## Provided information
☆ ☆ ☆ ☆ ☆
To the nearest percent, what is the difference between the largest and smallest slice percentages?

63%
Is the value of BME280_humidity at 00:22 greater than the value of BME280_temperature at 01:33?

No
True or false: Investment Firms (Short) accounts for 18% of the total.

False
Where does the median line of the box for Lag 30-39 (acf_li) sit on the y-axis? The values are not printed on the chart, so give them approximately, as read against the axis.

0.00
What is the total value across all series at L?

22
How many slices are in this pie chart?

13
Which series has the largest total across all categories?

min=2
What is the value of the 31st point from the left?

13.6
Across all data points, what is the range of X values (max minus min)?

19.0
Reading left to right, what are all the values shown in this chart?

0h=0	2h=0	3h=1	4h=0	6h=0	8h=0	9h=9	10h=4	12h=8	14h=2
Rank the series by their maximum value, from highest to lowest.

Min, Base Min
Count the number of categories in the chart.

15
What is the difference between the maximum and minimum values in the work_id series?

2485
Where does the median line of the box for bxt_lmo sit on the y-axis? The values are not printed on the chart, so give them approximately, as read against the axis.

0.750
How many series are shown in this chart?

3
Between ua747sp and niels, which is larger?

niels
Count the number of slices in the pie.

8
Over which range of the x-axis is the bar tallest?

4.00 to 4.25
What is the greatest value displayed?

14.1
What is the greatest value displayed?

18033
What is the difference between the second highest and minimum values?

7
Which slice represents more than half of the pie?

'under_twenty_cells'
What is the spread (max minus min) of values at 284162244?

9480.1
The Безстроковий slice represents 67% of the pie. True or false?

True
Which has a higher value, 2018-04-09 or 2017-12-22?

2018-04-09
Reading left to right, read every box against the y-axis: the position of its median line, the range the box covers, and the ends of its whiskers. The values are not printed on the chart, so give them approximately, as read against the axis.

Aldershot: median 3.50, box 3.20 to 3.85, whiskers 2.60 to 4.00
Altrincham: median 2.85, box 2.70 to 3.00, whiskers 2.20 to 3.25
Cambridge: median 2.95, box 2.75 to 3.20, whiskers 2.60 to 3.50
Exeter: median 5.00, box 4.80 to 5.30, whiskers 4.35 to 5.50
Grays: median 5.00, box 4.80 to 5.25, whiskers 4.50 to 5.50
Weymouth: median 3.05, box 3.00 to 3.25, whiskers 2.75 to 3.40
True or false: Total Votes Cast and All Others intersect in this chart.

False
☆ ☆ ☆ ☆ ☆
## Task directions
Reproduce, character for character, the lines of the rows above between the one containing "Min, Base Min" and the one containing "Where does the median line of the box for bxt_lmo", inclusive.

## Answer to this exercise
Min, Base Min
Count the number of categories in the chart.

15
What is the difference between the maximum and minimum values in the work_id series?

2485
Where does the median line of the box for bxt_lmo sit on the y-axis? The values are not printed on the chart, so give them approximately, as read against the axis.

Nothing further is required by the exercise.